Something, yes.  Oh, I think I’ve known for quite some time.  Others must also know, surely.  I can’t possibly be the only one to come to such a dire conclusion.  In truth, I’ve wanted to explain my musings for so long, but the thoughts felt too fantastic, too heartbreaking to speak aloud.  But I believe I’ve quieted them for too long.

Now I must utter this deduction.

I live in a world trapped within itself.

Ah yes, of course, maybe I should explain a little.

I know of other worlds.  Many people know of them, too.  But they are out of reach.  No one can go to the other worlds, not even if they wanted to.  You see!  We’re all trapped, I tell you!

The people of my world are the ones that create these worlds.  They spend many years fine tuning this skill, this power.  These people are world builders.  But what a cruel thing to do – they make desirable lands, then say that you can’t possibly go there!

Why? I often ask.  And they always reply with: Because those worlds aren’t real.

What a terrible trick.

Oh the irony of it all! Here I am attempting to trap people in the same manner.  You see, I am a writer; the kind of person who creates worlds then puts up “No Trespassing” signs.
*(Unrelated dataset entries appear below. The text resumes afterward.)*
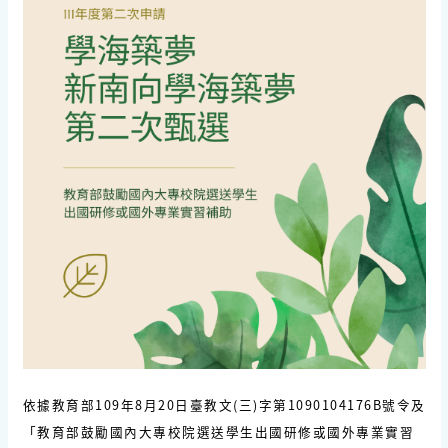
依據教育部
109
年
8
月
20
日臺教文
(
三
)
字第
1090104176B
號令及
「教育部鼓勵國內大專校院選送學生出國研修或國外專業實習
If only the worlds I conjure could be actual, touchable places.  But they are not.  Only my imagination can taste, smell, and feel the place where my body longs to be.

Again, I say, we’re trapped.  We are stuck in a cage called Earth.  This thought creeps into my mind every day, urging my subconscious to come up with an escape.  Find a getaway, yes.

It is only when I pick up a book that I feel like I am a part of a different, better world – but as soon as I set it down, I am trapped once more.  So I keep reading.  And thinking – oh yes, thinking and imagining for as long as I can.

I write too, but there are moments when anxieties fill my fingertips as they hover above idle keys.  How could I possibly make a world so pleasing, so perfect, and so unique that it would make one’s heart and body desire to exist there?  Truly, is it doable?

Of course!  It has been done!  I know of many worlds I would like to be in.  Those writers succeeded!  They did it!  Surely, I can as well.

But it is still such an awful trick — if only people didn’t have to be fooled in order to escape.  Or is it perhaps better that way?

Go write.  Yes, put those words of imaginative vibrance on that lonely page.  Create characters.  Build worlds.

Oh, indeed, there is the chance that maybe you will feel more trapped once you believe the world could be real, and you understand that it really isn’t. You’ve only tricked yourself and lost your grip on a horrible reality.

But there is also another chance – a tiny, so very miniscule, slight chance – that you will maybe – just perhaps – feel a little less trapped than before.